Não percebo o que se passa comigo, padre. Como
já lhe tinha dito, dei em ter sonhos premonitórios, já lá vai um mês, pelo
menos, e são cada vez mais preocupantes. Nem eu próprio acredito nos lampejos
mnésicos que tenho das minhas noites tormentosas, sempre que acordo cá estão as
imagens na minha consciência, tão claras como as percepções da vigília,
sinto-me uma Cassandra que se desacredita a si mesma, como a princesa que viu
no nascimento de Páris, o irmão, a futura ruína da sua amada Tróia, mas ninguém
acreditou nela, também eu não aceito os meus sonhos, dou calduços violentos na
base de nuca para espevitar a vigília, julgando que ainda estou nos delírios de
Morfeu, esse maldito confusionista de tretas, mas a verdade é que acabo por
verificar sempre que, afinal, os eflúvios oníricos se concretizaram em matéria
de facto.
A chona passada voltaram-me os pesadelos. Às
tantas da noite, vi-me indefinido por uma luz mortiça e bruxuleante, num
compartimento esconso e arroxeado onde um corpo, estendido numa cama, em cima
do edredon, resfolegava e fazia
ressoar estrepitosamente a cavidade retronasal, a faringe, sei lá, os estúpidos
tecidos moles que teimam em viciar-se na roncopatia. Estava de papo para o ar
e, da minha perspetiva, aduncava-se uma penca exorbitante, muito maior do que a
do Sidónio Matacão, o que não é nada fácil, pois dizem que este descende de uma
antiquíssima família de industriais do mármore de Pero Pinheiro, que afilou os
narizes ao longo das gerações por causa de os indivíduos estarem sempre em
posição de ave de rapina, a esgrilar os veios das pedras. Esta só podia ser a
narigueta do Silveira, esse mentiroso compulsivo, nos últimos tempos contribuiu
para nos difamar, a mim, a si e ao Marcial, andou a contar uma história de eu
ser iraniano, filho da mãe, era tão trafulha que uma vez convenceu um velhote,
que padecia horrores com abcessos nos dentes, de que na América os idosos
tinham todos a boca “open space” e
viviam lindamente, comiam todos no McDonald e ficavam felizes e luzidios, o
ancião, que já estava senil, chegou a casa e começou a arrancar os dentes com
esticões de cordel mas escorregou, caiu e partiu o pescoço. O Chefe Abrantes
viria depois a considerar que, nomeadamente, o velho é que fora o único responsável
pela ocorrência porque, nomeadamente, ninguém tivera culpa da sua demência.
Pois caro padre, estava eu, no sonho, a
ouvir a roncaria do Silveira e a admirar-lhe a bicanca quando um intruso
invadiu sorrateiramente o quarto, aproximou-se, cauteloso, da cama, ergueu a
mão esquerda, era esquerdino o filho da mãe, reparei que empunhava um objeto
bicudo, fiquei em suspenso, depois tentei gritar mas não consegui, o ar não me
saía da boca, estarrecido e impotente vi o assassino baixar violentamente a
arma e enterrá-la no pescoço do nosso desgraçado amigo.
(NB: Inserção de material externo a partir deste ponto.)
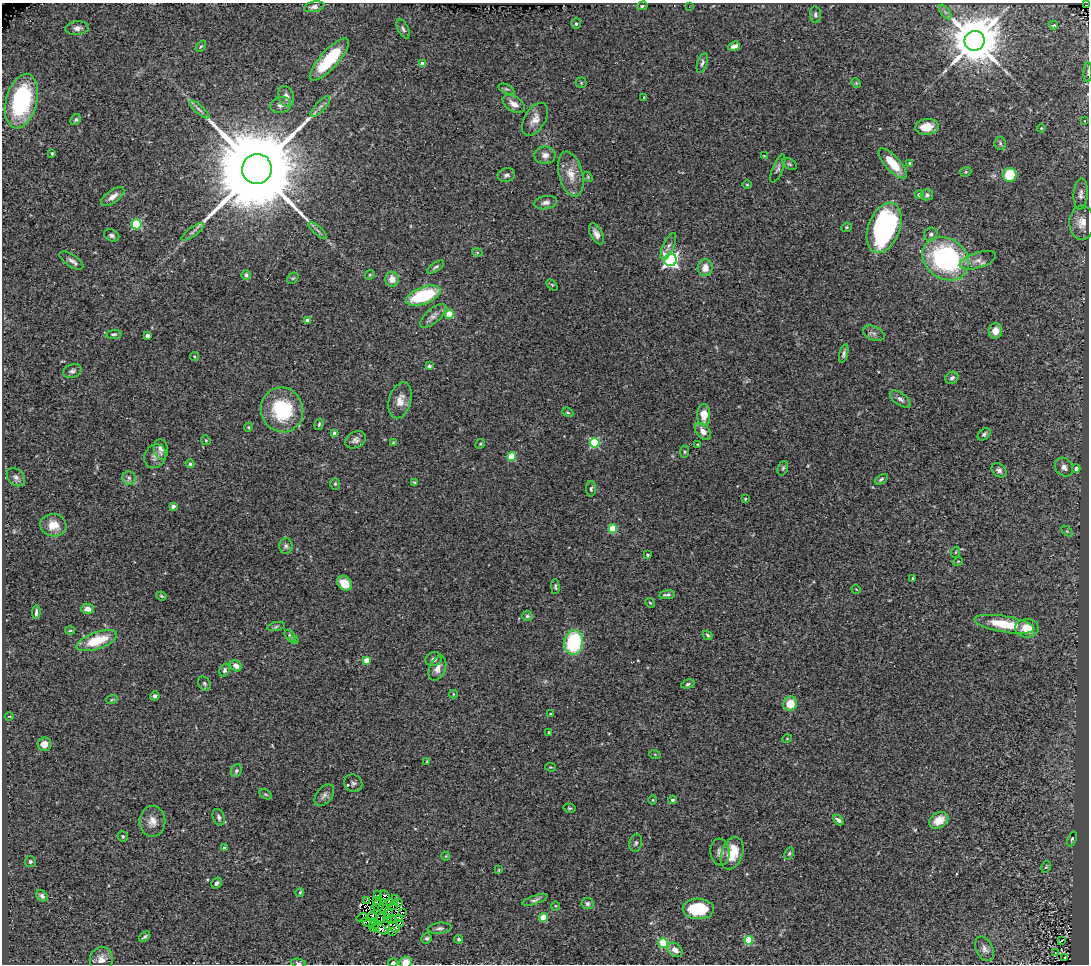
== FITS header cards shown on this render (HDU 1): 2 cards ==
NAXIS1  =                 1087
NAXIS2  =                  962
Enquanto este se
contorcia nos abraços da morte, o homicida afastou-se rapidamente e
desapareceu.
Um pesadelo, padre, um horrendo pesadelo!
Acordei
liquefeito em suor e não consegui readormecer, liguei o computador e fui ver a
página Web da APO, a Associação Portuguesa de Pesquisa OVNI, porque é uma das
poucas coisas que me fazem rir quando estou nos piores momentos, mas nada, nem
a APO, li um artigo com o título “JEAN CLAUDE JUNCKER ESTÁ EM CONTATO COM EXTRATERRESTRES” e apenas o achei estúpido, nem consegui o
vislumbre de um sorriso.
De manhã constatei, mais uma vez, a
natureza premonitória dos meus pesadelos: o nosso amigo Silveira jazia
amortalhado em sangue, com a ponta do bico de uma garça-real espetada por baixo
do caroço adâmico.
O Chefe Abrantes, que já tinha estado no
café Safari a matar uma data de bichos com o Marcial e o Sidónio Matacão,
revirou a casa toda à procura de pistas do assassino mas sem sucesso, até que,
desanimado, desabafou:
— Porra! Onde é que raio, nomeadamente, se
meteu o pássaro? Parece bruxedo, nomeadamente!